Work to be completed:
Every line below is to be given again precisely; images are to be left out.

Entries shown:
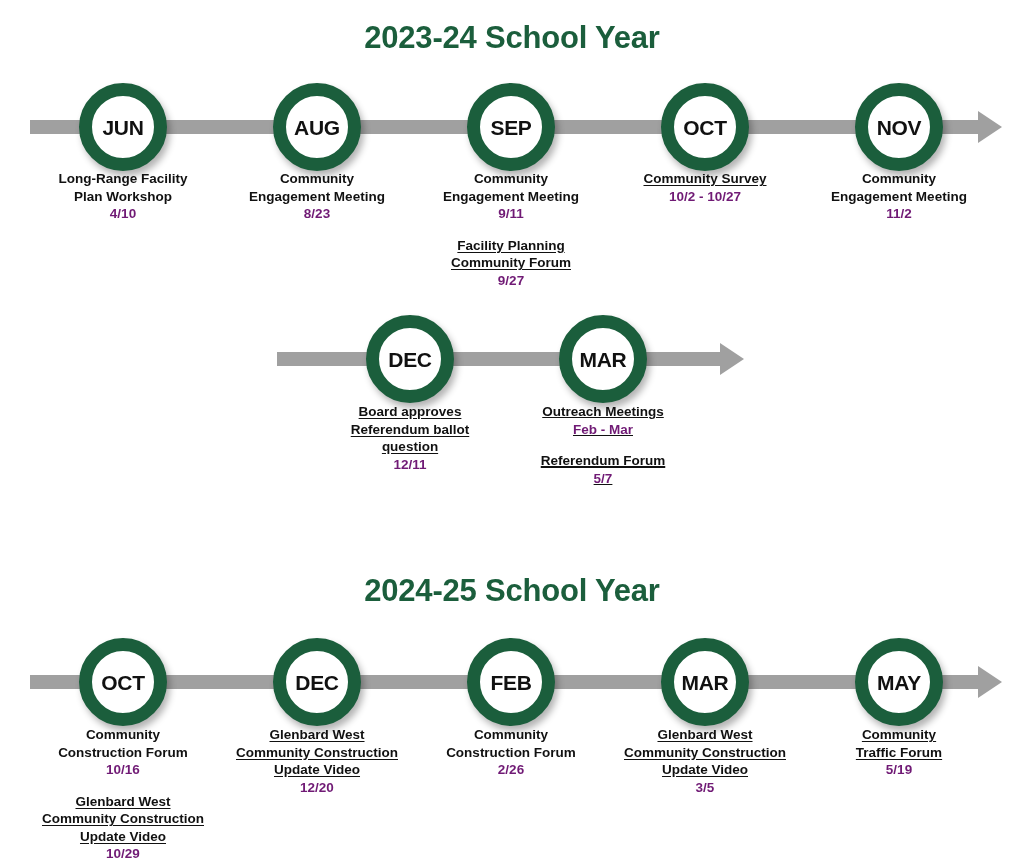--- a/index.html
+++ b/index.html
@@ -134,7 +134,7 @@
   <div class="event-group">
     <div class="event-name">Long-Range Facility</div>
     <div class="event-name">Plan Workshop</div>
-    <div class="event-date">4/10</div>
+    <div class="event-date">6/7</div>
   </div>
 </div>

Output of the task:
--- a/index.html
+++ b/index.html
@@ -134,7 +134,7 @@
   <div class="event-group">
     <div class="event-name">Long-Range Facility</div>
     <div class="event-name">Plan Workshop</div>
-    <div class="event-date">4/10</div>
+    <div class="event-date">6/7</div>
   </div>
 </div>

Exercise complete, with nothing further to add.